━━━ Source text

As far as I know in order to work in Kidotai one have to spend at least a year in intensive practice of specific martial art - karate, judo, kendo or aikido.

Jacques Payet sensei. It is chosen voluntarily. Generally to become a police one should be black belt in any martial art: judo, kendo, karate or aikido. But if they want to become a special police, they have to do a special course, to join instructor course to be able to become special policemen.

So it is not necessary to take aikido courses? It can be also karate, judo or kendo courses?

Jacques Payet sensei. Yes, but only in aikido there is an intensive one year special course. In karate they visit karate dojo after work.

How many candidates to Kidotai choose Senshusei courses?

Jacques Payet sensei. We can take only ten candidates to Kidotai every year. So it is selection inside a police academy between candidates. They evaluate academic performance, discipline, and attitude, and so on. Dojo, if it will be too big it cannot give good instructions. So it should be small.

What is the main purpose of these courses (to train instructors, to train the police, to get skills of hand-to-hand fight)?

Jacques Payet sensei. The main purpose, because we a talking about 40 years ago, so when they started it was important for Shioda sensei and for police. The most important for police is to have a very strong spirit. That is means: never give up, to become strong, morale, discipline, become solid. Certainly it is important to get skills in aikido, also be able to arrest without hurting, because in police you cannot punch or kick, so you have to be able to arrest criminals without hurting. So they learn some skills, but the most important is to get a very strong spirit. It is the main purpose of the course.

What about the courses "Kenshusei" in your dojo? How many people trains under this program at the present time?

Jacques Payet sensei. It's a very new program, so I tried to keep it small. So now there are maximum 8 students. But in my course I try to combine both: training of strong spirit with my personal understanding of aikido, with my personal experience. So after one year people have better understanding of balance, focus of power, energy. And after one year they can start working by themselves. So when they will back home they will be able to develop their techniques.

Are the trainings in this course very intensive like in Senshusei?

Jacques Payet sensei. Yes. But in old Senshusei course most important was very strong spirit and discipline. But I, of course, I kept part of that but also added personal development. So personal development based on very good understanding of balance, energy and principles of aikido.

━━━━━━
━━━ Dataset entries

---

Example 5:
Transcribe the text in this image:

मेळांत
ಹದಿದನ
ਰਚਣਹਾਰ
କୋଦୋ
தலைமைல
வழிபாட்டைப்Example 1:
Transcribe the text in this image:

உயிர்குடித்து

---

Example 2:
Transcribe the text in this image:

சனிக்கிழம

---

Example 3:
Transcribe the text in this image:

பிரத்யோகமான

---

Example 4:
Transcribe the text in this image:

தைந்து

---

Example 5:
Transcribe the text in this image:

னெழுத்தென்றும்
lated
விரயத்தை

━━━━━━

_Work instructions_
a: According to the interview with Jacques Payet sensei, how many candidates to Kidotai can be taken each year?
b: Please continue the interview with Jacques Payet sensei about the aikido courses from the point where it stops.

_Outputs_
a: Ten.

b:
And these people, who participate in Kenshusei courses in your dojo. Where are they from and what is their occupation?

Jacques Payet sensei. They are young. Generally they have one or two years in aikido but they are very motivated. Generally they have just graduated from college or they started to work, but not married yet, so they can leave everything and come to dojo. Most of them are from Europe, from Canada. From Japan also.

Are there Senshusei courses in Hombu today?

Jacques Payet sensei. Yes. They are present.

As far as I know in 1985, you had returned to France. Were you going to open your own dojo, or you thought to reach other purpose?

Jacques Payet sensei. I thought opening my own dojo in France but situation in France is very special for aikido, because there are a lot of politics and Aikikai is very strong. So in France you need special license from the government. Even if you are getting any certificate in Japan they are not be recognized. You have to be recognized by French government of education, sport education. And the judges are all in Aikikai, so if you are in Yoshinkan it is very difficult. So I did not want to fight, I taught a little in France but it was very difficult and then I was invited to teach in England, so I went as atechnical director for England. I had been teaching in England for two years.

What made you come back to Japan and to become an uchi deshi of Shioda sensei for the second time?

Jacques Payet sensei. While I taught in England I was not very happy with my aikido, because, especially when I was in France, there were no… almost no Yoshinkan and before aikido I did jiu jitsu and karate, so I visited my friends and I could not make aikido techniques work. I had to use strength and that is why I was not satisfied with my techniques. And in 1988 I went to Germany for a seminar with Gozo Shioda sensei, it was the last seminar of Shioda sensei overseas and during this time I spent a week with him, and I said to him, that I trained hard in Japan for five years, but techniques do not work, and I am not very happy, so I am little confused, and I would like to come back to Japan and become an uchi deshi again.

Were you able to acquire the skills of close combat, which you did not have during your stay in France?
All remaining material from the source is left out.